SUPPLIED TEXT:
Reference Groups are groups we use as standard to evaluate ourselves, our behavior and attitudes. Reference groups can be primary groups, such as family or friends, but they can also be secondary groups to which we do not belong. These groups are constantly used in marketing and advertising. Ads appeal not to our objective needs for new products but rather to our aspirations to belong to certain categories of people (wealthy, successful and happy). Ads then tell us that if we do not actually belong to such reference groups, we can at least get enjoy the same lifestyle and project the image of being a part of the wealthy, successful and happy class.
Here it is, it's all laid in front of you if you haven't fallen asleep yet. This is why you own an iPhone and this is what allows me to call you an iSheep, for you see, your decisions are not your own, your thoughts don't belong to you and you are nothing else but Steve Job's Muppet!

PROBLEM 1:
Turn the chart entries below into a numbered list with the blank lines dropped, and leave the pictures out.
The passage on reference groups and the entries have no connection to each other.

RECORDS FOR THIS TASK:
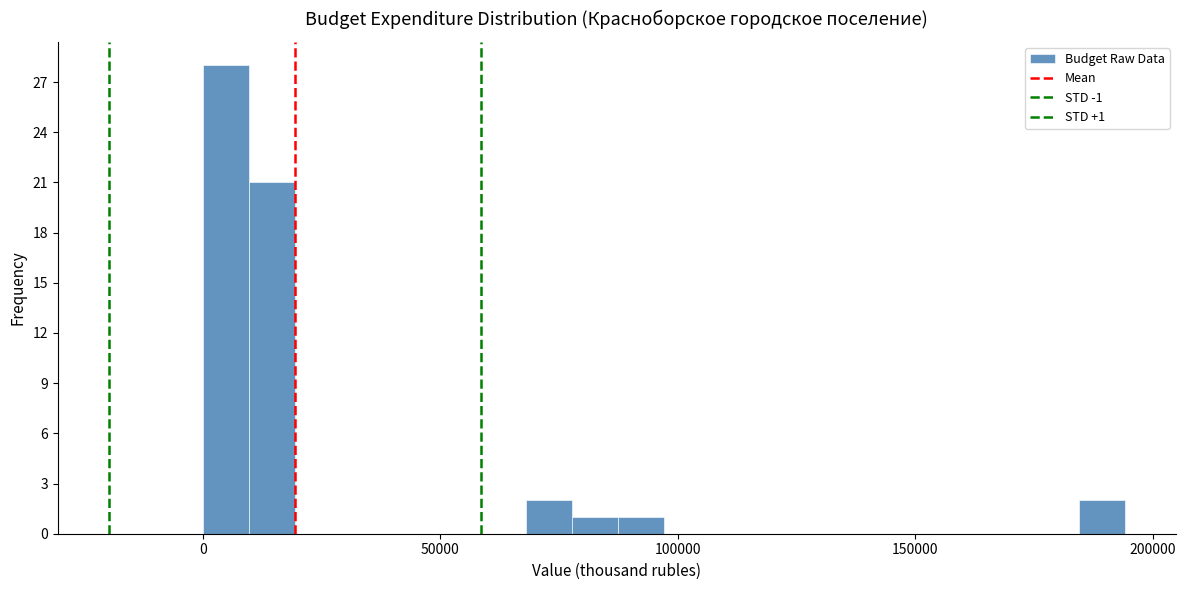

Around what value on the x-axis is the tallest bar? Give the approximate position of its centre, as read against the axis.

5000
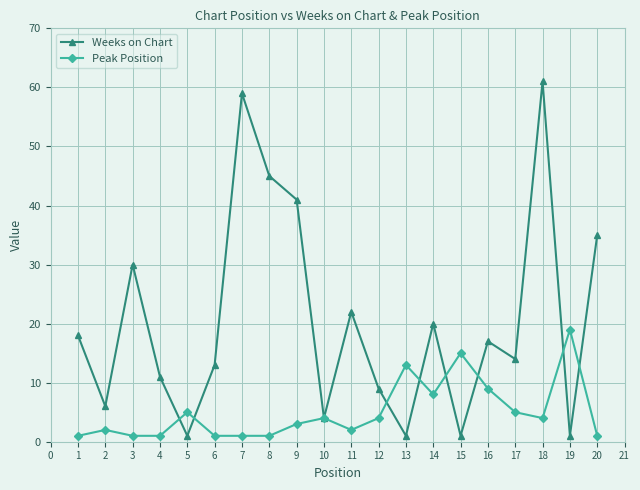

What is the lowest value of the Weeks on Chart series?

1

PROBLEM 2:
Print the passage on reference groups from "Here it is, it's" up to and including "Steve Job's Muppet!".

EXERCISE OUTPUT 1:
1. Around what value on the x-axis is the tallest bar? Give the approximate position of its centre, as read against the axis.
2. 5000
3. What is the lowest value of the Weeks on Chart series?
4. 1

EXERCISE OUTPUT 2:
Here it is, it's all laid in front of you if you haven't fallen asleep yet. This is why you own an iPhone and this is what allows me to call you an iSheep, for you see, your decisions are not your own, your thoughts don't belong to you and you are nothing else but Steve Job's Muppet!